In this recruitment Ekkono is collaborating with Randstad Technologies. For more information, please contact Recruitment Consultant Julia Christensson at [email protected]. Last date for application is 2023-04-17. The position may be filled before the last application day so please apply as soon as possible.
Responsibilities
In this role you will:
- Implement new machine learning algorithms from scratch
- Optimize code in regards to memory usage and speed of execution
- Create, maintain and test generic software aimed at running on multiple platforms and architectures
- Work with industrial customers to create custom solutions for their specific needs
Qualifications
- Very good knowledge and experience of programming in C
- Good knowledge in one or more of the following programming languages: C++, Python
- Experience of cross platform and embedded development
- Knowledge in automated test platforms, unit testing, and/or CI platforms
- Experience in leveraging hardware acceleration for graphics processing, machine learning or DSPs
- Previous experience in machine learning.
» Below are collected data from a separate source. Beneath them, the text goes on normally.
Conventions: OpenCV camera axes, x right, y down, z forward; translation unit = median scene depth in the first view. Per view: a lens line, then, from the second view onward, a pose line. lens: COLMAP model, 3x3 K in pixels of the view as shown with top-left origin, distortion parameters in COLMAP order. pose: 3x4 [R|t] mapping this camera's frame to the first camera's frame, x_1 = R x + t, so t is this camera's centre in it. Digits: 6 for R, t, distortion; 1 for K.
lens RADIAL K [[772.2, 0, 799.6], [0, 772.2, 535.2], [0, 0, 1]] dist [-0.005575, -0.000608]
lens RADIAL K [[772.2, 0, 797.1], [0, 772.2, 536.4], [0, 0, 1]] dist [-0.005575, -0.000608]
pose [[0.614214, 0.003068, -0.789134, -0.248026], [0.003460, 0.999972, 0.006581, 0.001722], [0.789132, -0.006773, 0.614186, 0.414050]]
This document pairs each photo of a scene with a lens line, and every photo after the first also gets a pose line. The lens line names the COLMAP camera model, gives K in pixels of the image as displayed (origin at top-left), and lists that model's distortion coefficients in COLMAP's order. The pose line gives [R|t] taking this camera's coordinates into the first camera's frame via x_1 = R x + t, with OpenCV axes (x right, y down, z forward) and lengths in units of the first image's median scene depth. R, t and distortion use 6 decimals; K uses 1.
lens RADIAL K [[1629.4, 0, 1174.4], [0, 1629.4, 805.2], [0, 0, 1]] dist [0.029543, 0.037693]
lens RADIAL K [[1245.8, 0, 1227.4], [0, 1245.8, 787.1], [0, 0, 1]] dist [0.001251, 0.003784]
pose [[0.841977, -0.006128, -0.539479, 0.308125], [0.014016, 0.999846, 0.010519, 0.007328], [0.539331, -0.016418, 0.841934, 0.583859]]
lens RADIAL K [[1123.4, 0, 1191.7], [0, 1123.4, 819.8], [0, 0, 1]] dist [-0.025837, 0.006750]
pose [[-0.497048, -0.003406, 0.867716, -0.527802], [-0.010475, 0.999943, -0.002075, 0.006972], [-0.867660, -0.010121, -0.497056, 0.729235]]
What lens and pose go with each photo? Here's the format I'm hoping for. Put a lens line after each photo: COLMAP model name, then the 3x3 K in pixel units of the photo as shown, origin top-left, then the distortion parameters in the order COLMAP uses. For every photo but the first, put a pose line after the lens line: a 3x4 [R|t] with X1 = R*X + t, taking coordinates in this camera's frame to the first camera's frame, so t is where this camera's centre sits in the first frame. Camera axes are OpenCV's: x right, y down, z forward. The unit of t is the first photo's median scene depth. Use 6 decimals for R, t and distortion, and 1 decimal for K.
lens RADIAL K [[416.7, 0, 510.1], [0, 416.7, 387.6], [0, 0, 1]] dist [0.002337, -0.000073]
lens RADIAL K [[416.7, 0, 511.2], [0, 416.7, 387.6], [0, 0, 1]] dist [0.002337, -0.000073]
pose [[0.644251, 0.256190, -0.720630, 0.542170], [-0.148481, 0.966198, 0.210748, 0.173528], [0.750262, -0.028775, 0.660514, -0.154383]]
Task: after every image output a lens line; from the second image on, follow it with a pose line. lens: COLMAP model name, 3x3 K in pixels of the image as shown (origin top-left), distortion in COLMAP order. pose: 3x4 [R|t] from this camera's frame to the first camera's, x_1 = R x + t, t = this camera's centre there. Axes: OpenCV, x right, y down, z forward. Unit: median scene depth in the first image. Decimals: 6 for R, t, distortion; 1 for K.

- Familiarity with real-time operating systems RTOS
- Fluent in Swedish and English, both verbally and in writing
About the company
Ekkono is born out of seven years of machine learning research. More precisely in the area of high performance computing and predictive analytics. The result is a resource efficient small-footprint solution which can run most applicable machine learning algorithms on small platforms. We deliver an edge computing platform for connected things packaged in a Software Development Kit.